Top of Record set

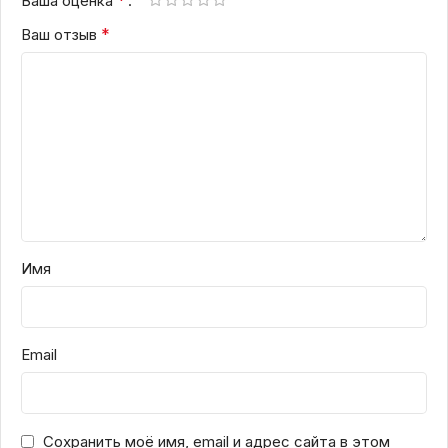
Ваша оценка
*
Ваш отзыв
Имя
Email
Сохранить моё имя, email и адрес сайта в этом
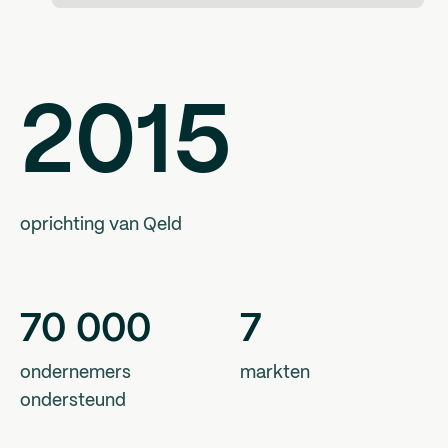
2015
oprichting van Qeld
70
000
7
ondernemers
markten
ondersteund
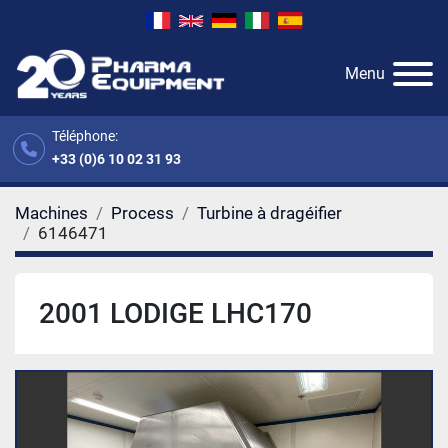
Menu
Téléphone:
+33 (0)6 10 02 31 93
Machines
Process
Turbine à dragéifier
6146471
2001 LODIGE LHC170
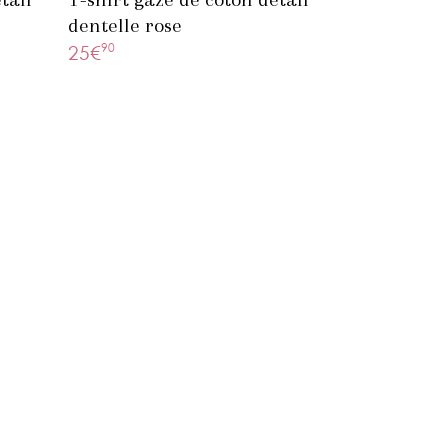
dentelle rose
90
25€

Bottom of Record set

§ **About this task**: Each entry above should be written out verbatim, minus its pictures.

§ **Solution**:
Ваша оценка
*
Ваш отзыв
Имя
Email
Сохранить моё имя, email и адрес сайта в этом
2015
oprichting van Qeld
70
000
7
ondernemers
markten
ondersteund
Menu
Téléphone:
+33 (0)6 10 02 31 93
Machines
Process
Turbine à dragéifier
6146471
2001 LODIGE LHC170
dentelle rose
90
25€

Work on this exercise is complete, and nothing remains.